La détresse du monde paysan est au coeur du film d'Edouard Bergeon, "Au nom de la terre", avec Guillaume Canet. Construit comme une saga familiale ou un western paysan, le film porte un regard humain sur l'évolution du monde agricole de ces quarante dernières années.
Depuis sa sortie en septembre, le film fait un tabac partout en France, sauf dans le Paris intra-muros. "Au nom de la terre" est inspiré d'une histoire vraie, celle du père du réalisateur, un exploitant agricole criblé de dettes, pour qui la seule issue aura été de mettre fin à ses jours.
En quelques semaines, le film d'Edouard Bergeon est devenu un véritable phénomène de société, l'emblème du malaise agricole, le porte-voix de ceux qu'on écoute jamais. Les agriculteurs saluent le coup de projecteur qu'offre "Au nom de la terre" à leur travail. Ils applaudissent aussi la mise en scène, très juste selon eux, de leurs difficultés et de cette détresse qui pousse certains à commettre l'irréparable. En Suisse, la situation est-elle comparable?
Bertrand Joye est exploitant agricole à Manens, dans la Broye fribourgeoise. Il est à la tête d'un domaine de 125 hectares et travaille également comme employé des pompes funèbres: "La mort, je la côtoie quotidiennement, et l'impact sur les familles aussi. Le film évoque des problèmes financiers.
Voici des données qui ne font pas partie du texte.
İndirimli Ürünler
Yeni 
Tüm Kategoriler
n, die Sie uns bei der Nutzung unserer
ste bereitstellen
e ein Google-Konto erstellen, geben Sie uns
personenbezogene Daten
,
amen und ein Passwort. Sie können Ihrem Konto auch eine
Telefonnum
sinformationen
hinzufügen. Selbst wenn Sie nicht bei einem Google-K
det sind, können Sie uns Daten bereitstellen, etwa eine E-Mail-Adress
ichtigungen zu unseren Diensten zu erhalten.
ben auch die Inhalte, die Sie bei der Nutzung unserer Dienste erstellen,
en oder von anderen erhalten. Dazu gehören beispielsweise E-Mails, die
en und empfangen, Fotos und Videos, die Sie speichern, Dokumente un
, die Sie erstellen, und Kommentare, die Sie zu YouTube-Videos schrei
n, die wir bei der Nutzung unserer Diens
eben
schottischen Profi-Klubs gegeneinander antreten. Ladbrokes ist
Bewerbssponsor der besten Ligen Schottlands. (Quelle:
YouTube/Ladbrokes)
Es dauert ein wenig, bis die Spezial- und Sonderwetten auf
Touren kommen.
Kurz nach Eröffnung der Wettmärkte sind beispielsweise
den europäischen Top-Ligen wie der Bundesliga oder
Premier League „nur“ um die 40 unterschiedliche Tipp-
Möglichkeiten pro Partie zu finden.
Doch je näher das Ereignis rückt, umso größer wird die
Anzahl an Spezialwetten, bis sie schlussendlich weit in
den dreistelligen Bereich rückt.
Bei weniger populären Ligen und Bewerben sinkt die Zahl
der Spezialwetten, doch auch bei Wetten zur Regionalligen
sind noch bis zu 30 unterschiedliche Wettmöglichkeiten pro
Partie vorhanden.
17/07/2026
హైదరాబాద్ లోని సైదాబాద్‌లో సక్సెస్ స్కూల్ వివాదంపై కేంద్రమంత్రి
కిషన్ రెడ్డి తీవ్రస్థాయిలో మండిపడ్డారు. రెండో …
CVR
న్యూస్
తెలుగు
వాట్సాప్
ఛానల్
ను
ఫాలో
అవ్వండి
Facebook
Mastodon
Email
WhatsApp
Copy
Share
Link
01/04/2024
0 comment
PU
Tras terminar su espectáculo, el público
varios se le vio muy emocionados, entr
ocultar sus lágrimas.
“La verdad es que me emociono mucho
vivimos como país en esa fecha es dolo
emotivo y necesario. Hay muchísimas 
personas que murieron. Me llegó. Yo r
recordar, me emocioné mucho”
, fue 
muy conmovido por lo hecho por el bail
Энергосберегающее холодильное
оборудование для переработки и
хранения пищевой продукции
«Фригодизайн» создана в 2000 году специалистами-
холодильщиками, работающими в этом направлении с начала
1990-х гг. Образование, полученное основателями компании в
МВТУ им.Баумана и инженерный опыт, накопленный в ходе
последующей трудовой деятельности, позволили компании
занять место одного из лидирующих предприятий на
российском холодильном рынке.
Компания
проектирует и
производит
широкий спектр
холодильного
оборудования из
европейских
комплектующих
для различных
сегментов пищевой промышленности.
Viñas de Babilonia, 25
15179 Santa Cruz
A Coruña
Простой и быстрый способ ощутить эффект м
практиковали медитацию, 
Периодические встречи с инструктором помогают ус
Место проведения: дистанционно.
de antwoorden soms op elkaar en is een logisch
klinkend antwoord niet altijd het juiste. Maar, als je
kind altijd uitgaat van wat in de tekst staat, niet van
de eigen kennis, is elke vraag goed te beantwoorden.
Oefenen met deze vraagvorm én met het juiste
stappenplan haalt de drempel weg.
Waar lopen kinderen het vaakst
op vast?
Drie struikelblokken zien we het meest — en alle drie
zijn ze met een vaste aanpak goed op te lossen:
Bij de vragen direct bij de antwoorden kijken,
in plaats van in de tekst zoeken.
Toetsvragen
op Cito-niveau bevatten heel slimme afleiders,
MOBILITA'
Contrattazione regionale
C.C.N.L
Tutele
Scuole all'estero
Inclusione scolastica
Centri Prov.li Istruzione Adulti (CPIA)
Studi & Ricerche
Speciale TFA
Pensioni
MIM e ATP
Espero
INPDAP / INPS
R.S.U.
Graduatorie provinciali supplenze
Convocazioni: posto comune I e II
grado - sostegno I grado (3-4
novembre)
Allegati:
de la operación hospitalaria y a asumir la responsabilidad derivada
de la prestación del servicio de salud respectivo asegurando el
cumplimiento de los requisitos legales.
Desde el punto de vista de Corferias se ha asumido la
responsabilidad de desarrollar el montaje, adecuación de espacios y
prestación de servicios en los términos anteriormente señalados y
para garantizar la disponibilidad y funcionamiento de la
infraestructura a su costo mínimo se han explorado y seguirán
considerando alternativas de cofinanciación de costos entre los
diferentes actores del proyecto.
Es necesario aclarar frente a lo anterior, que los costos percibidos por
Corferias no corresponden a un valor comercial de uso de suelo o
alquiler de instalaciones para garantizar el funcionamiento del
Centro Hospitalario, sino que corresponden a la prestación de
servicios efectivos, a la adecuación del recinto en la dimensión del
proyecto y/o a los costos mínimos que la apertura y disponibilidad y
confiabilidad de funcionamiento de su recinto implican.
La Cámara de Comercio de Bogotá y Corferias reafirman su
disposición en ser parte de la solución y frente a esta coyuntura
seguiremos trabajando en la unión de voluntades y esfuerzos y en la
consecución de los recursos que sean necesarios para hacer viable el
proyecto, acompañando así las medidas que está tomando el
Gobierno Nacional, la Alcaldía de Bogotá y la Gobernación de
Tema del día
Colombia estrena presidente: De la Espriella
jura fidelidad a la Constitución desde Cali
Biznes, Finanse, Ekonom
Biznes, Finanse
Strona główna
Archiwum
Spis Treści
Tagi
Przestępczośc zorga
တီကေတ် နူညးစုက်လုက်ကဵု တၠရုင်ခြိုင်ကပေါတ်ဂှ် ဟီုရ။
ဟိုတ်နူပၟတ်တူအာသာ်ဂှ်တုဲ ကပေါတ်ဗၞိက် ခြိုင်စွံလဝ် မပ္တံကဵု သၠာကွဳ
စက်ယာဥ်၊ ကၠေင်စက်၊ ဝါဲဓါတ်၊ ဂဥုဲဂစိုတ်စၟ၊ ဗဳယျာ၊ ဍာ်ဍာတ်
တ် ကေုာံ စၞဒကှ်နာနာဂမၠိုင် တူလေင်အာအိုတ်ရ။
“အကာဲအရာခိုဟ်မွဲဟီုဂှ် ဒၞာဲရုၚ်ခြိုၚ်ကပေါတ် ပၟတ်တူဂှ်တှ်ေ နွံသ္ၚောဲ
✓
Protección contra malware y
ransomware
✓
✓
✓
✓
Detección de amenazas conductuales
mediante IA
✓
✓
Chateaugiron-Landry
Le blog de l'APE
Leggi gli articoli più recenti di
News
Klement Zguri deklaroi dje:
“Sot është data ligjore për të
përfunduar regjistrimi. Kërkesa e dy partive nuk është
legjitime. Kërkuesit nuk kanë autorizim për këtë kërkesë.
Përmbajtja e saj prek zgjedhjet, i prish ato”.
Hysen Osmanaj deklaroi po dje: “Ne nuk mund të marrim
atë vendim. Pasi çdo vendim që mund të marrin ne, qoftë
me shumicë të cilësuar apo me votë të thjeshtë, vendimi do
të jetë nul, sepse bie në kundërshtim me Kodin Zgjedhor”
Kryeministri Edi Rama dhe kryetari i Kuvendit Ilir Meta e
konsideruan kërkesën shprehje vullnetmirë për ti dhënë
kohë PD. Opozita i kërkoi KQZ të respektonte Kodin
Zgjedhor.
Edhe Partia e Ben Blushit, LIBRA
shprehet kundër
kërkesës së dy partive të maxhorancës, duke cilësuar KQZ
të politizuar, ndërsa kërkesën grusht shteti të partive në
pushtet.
C'est une des raisons, mais il y a aussi un mal-être général."
Les chiffres le confirment. En France les dernières statistiques parlent d'un suicide par jour dans le monde agricole. En Suisse, la dernière étude universitaire date de l'année dernière. Elle montre que le risque de suicide est bien plus élevé chez les agriculteurs que dans le reste de la société: 37% de plus. Mais le plus inquiétant, c'est que ce taux est reparti à la hausse ces dix dernières années!
Venir à leur secours
Suite à une vague de suicides dans le canton de Vaud en 2015, les autorités ont décidé de réagir. Maria Vonnez est paysanne et aumônier. Elle sillonne les routes pour venir en aide aux agriculteurs en détresse. Elles sont deux à faire ce travail.
Récemment des structures ont été développées, notamment dans le canton de Fribourg. Et sur le plan national, L'Union suisse des paysannes et des femmes rurales a mis en place une antenne de soutien. Sa centrale reçoit en moyenne un appel par semaine et enregistre 1'200 clics par mois sur sa plateforme.
Avant, on allait couler le lait à la laiterie. Aujourd'hui, c'est le camion qui vient à la ferme. L'agriculteur peut passer des journées entières sans voir quelqu'un.
Et c'est bien la force de "Au nom de la terre" de sortir les paysans de leur isolement, de valoriser leur activité et de projeter leur quotidien sur grand écran. Le film offre enfin une visibilité à tous ces hommes et ces femmes qui travaillent la terre et se sentent oubliés par les médias et la population.